The Muse (1999)
3/10
A waste of time and talent
15 September 2020
Albert Brooks wrote, directed, and starred in this not very funny comedy, so he has no one to blame but himself. Brooks plays Steven Phillips, a Hollywood screenwriter whose career has stalled because his scripts have lost their edge. His more successful Oscar-winning buddy (Jeff Bridges) lets him in on a little secret: His success is due to the intervention of a Muse, one of Zeus' nine daughters, who is alive in the person of a beautiful young woman (Sharon Stone). So Phillips engages her services too.

But he gets a lot more than he bargained for, because the Muse is a very demanding young woman, and she expects Phillips to satisfy all her very expensive whims. Phillips very unbelievably proceeds to do so, and when his wife (Andie MacDowell) gets wind of it, she is quite displeased.

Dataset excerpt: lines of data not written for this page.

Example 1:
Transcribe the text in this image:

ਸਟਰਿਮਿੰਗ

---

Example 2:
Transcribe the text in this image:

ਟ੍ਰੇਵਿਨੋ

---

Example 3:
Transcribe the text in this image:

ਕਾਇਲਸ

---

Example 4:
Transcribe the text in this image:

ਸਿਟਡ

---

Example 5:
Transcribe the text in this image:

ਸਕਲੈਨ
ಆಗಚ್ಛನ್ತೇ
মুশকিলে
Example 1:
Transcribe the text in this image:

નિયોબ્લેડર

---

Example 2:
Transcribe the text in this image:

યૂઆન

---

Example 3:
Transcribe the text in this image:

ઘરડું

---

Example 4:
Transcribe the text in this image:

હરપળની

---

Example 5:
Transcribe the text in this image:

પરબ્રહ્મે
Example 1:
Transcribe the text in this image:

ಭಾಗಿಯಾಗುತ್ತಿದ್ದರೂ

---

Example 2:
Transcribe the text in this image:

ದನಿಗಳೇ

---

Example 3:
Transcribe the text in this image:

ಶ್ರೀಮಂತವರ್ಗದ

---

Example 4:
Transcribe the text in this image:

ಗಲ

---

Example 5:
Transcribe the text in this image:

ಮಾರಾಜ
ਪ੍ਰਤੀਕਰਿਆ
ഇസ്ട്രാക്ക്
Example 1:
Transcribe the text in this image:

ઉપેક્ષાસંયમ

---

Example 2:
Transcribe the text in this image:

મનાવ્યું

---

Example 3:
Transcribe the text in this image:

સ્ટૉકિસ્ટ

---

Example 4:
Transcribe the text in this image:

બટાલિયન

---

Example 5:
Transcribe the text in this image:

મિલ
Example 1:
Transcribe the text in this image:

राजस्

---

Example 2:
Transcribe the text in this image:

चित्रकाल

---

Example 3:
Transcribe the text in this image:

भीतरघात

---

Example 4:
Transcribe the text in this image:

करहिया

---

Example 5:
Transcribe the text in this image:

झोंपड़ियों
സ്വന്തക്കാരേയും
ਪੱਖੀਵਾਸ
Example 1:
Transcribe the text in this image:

I won't describe any more of the plot developments. Suffice it to say, more stuff happens, getting more and more ridiculous and unbelievable. Nothing about it makes sense, even on its own terms. The worst part is, it's not very funny. Brooks makes a lot of wisecracks, and a few of them are funny, but mostly we're just expected to get our jollies from what a hapless shnook he is, and that soon grows tiresome.

As for his acting, it's serviceable, but just barely. Andie MacDowell is pleasant to look at as always, and her voice has improved significantly from the days when she sounded like a broken coffee grinder, but her acting is still quite mediocre. Jeff Bridges is considerably better, but his part is small, and in any event while he can deliver his lines convincingly, he can't make them sound anything but stupid. Sharon Stone is excellent (and gorgeous) as the exasperatingly self-indulgent Muse, but the writing sinks the whole project. A number of cameos by luminaries like Martin Scorsese, Wolfgang Puck, Jennifer Tilly, Rob Reiner, James Cameron, Lorenzo Lamas, and Cybill Shepherd (all playing themselves) fail to do much to enliven the proceedings.

The music is by Elton John, and it too is merely mediocre, a far cry from his best work.

All in all: Despite a few amusing moments, The Muse is a tawdry time-waster.